LETTER: Do we really need a $5.7 billion wall?

Published 10:16 am Wednesday, February 6, 2019

There is no U.S. Hispanic invasion. 

Per the PEW Research Center, there were approximately 10.7 million undocumented immigrants in the U.S. in 2016.  Of those, 5.4 million were Mexican, which is a decrease of 1.5 million Mexican immigrants since 2007. 

Yes, we’ve had an increase in Central American immigrants fleeing gang violence and poverty in recent years.  However, we need to accept responsibility for much of this migration.  Over the past century, the U.S. has backed numerous military coups in Central America.  Our actions have created power vacuums in which drug cartels have created violence that drives people to seek asylum in the U.S.

We don’t have thousands of terrorists crossing our Southern Border.  Per Home Land Security’s own reporting, DHLS personnel prevented 3,775 suspected terrorists from entering the U.S. in 2017, mostly at world-wide airports, none at our Southern Border.

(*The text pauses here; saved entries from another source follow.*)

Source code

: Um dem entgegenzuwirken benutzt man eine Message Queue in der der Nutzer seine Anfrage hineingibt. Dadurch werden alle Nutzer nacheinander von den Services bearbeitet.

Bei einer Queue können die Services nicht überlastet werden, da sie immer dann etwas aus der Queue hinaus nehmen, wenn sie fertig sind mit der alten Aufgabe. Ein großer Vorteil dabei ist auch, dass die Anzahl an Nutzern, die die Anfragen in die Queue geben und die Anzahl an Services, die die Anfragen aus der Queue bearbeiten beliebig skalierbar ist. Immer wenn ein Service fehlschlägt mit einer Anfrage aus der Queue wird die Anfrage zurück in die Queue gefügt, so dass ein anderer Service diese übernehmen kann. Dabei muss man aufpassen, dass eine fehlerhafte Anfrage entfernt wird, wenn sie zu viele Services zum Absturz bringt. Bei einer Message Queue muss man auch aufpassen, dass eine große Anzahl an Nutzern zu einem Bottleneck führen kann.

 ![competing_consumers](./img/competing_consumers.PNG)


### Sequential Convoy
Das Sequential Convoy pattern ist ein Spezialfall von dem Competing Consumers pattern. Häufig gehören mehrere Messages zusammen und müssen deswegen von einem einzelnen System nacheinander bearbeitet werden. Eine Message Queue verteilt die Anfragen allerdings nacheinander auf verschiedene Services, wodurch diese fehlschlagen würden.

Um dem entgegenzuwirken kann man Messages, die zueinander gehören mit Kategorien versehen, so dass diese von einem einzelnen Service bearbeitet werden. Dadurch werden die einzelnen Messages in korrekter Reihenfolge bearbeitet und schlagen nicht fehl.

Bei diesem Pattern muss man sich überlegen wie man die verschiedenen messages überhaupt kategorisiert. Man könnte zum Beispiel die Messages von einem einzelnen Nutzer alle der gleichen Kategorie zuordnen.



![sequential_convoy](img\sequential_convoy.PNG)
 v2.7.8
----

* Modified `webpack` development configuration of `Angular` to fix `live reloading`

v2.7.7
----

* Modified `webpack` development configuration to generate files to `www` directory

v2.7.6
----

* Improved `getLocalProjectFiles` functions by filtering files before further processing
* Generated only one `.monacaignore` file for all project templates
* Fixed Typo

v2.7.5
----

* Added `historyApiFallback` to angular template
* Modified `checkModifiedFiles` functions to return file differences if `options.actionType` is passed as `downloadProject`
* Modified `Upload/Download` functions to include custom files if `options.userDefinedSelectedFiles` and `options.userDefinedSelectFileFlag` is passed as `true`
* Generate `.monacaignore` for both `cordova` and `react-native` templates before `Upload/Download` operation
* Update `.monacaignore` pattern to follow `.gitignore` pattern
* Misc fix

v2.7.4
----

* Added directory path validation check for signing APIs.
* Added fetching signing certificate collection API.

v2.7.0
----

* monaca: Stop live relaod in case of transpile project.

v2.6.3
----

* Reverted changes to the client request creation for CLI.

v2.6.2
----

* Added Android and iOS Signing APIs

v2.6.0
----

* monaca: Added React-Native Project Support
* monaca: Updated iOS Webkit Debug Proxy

Actually, 80-90 percent of drugs seized along the border in 2018 came through legal points of entry not wide-open border land where Trump wants his wall.  The biggest fentanyl bust ever, 254 pounds, was recently seized in a semi entering the U.S. at a port of entry.

Trump’s statements about immigrants being rapists and murders implies illegal immigration means crime.  There is no evidence immigrants commit more crimes than native-born Americans.  In fact, first-generation immigrants are predisposed to lower crime rates than native-born Americans.

Here’s how to strengthen border security:

• Purchase electronic surveillance tools to detect border incursions. 

  Focus on ports of entry. 

• Hire more judges to reduce the 800,000-case, immigration backlog.

• Accept responsibility for immigrant migration by helping countries grow jobs through market access and loan forgiveness. 

• Practice humane treatment for legal and illegal immigrants: provide decent detention facilities.

Our country’s decisions should be based on facts not fear.